(Text excerpt)

*****

# Create Data Splits

In [1]:
%%time
!pip3 freeze | grep -E 'boto3|s3fs|scikit-learn|distributed|dask==|dask-m|black==|jupyter-server|pandas'
!conda list -n spark | grep -E 'ipykernel'

black==22.6.0
boto3==1.24.56
dask==2022.8.0
dask-ml==2022.5.27
distributed==2022.8.0
nb-black==1.0.7
pandas==1.4.3
s3fs==0.4.2
scikit-learn==1.1.2
ipykernel                 6.15.1             pyh210e3f2_0    conda-forge
CPU times: user 24.9 ms, sys: 22.8 ms, total: 47.6 ms
Wall time: 2.22 s


In [2]:
%load_ext lab_black

In [3]:
import os
from glob import glob
from datetime import datetime
import zipfile

import boto3
import dask.dataframe as dd
import pandas as pd
from dask_ml.model_selection import train_test_split
from sklearn.model_selection import train_test_split as sk_train_test_split

## About

### Objective
This notebook will split the processed data into training, validation and test splits that can be used to train a machine learning model for twitter sentiment classification.

### ML Model Development
A random sample of the training split will be further divided into three smaller splits in order to support training a NLP (transformers) model to predict sentiment. This NLP model will be used to label the processed tweets data with sentiment. The NLP model will be used to label the data (i.e. to extract the sentiment) used during ML model development. The ML model will be trained using this labeled data and then deployed.

### ML Model Usage in Production
In production, the deployed ML model will be used to predict sentiment of incoming tweets on-demand. These predictions will be served to customers.

### ML Model Drift Monitoring
After the same fraction of inference predictions have been made as the size of the validation of test splits used during ML model development, the following will be performed
- all tweets predicted during inference are labeled
  - manually
  - using the **previously trained NLP model**
- deployed ML model predictions, made during inference, will be scored against these labels (previous bullet point) in order to determine if ML model performance has
  - drifted (the ML training pipeline will be triggered)

*****

(Saved data entries)

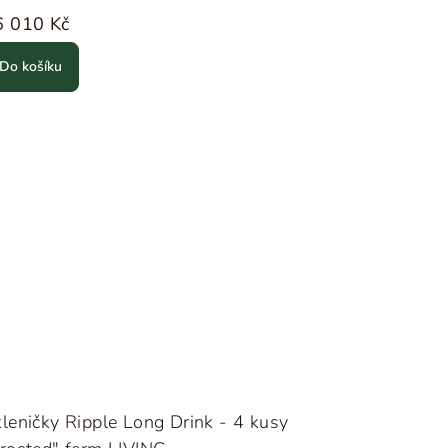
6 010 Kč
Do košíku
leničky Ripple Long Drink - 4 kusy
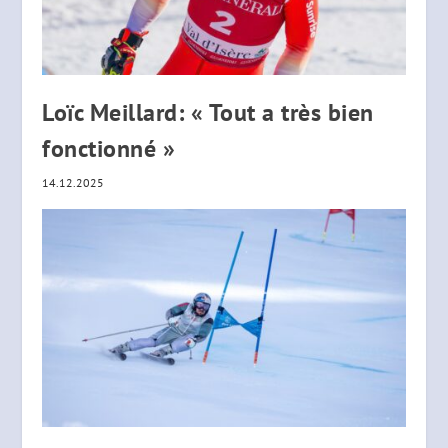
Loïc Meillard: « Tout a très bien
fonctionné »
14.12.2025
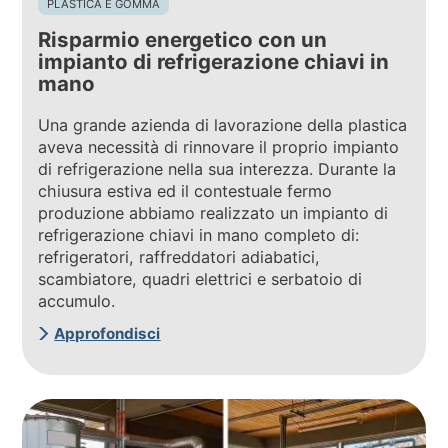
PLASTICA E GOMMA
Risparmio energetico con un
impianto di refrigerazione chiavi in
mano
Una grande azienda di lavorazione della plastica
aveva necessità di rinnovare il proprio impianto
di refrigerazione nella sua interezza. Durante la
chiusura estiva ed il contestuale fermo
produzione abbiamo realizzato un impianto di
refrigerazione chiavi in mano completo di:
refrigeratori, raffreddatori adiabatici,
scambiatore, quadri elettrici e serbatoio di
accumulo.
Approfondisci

*****

(Exercises)
A: Reproduce the passage of the data-splits notebook from "### ML Model Drift" up to and including "will be triggered)".
B: Please transcribe every line of the records verbatim, omitting the pictures.

(Task-by-task outputs)
A:
### ML Model Drift Monitoring
After the same fraction of inference predictions have been made as the size of the validation of test splits used during ML model development, the following will be performed
- all tweets predicted during inference are labeled
  - manually
  - using the **previously trained NLP model**
- deployed ML model predictions, made during inference, will be scored against these labels (previous bullet point) in order to determine if ML model performance has
  - drifted (the ML training pipeline will be triggered)

B:
6 010 Kč
Do košíku
leničky Ripple Long Drink - 4 kusy
Loïc Meillard: « Tout a très bien
fonctionné »
14.12.2025
PLASTICA E GOMMA
Risparmio energetico con un
impianto di refrigerazione chiavi in
mano
Una grande azienda di lavorazione della plastica
aveva necessità di rinnovare il proprio impianto
di refrigerazione nella sua interezza. Durante la
chiusura estiva ed il contestuale fermo
produzione abbiamo realizzato un impianto di
refrigerazione chiavi in mano completo di:
refrigeratori, raffreddatori adiabatici,
scambiatore, quadri elettrici e serbatoio di
accumulo.
Approfondisci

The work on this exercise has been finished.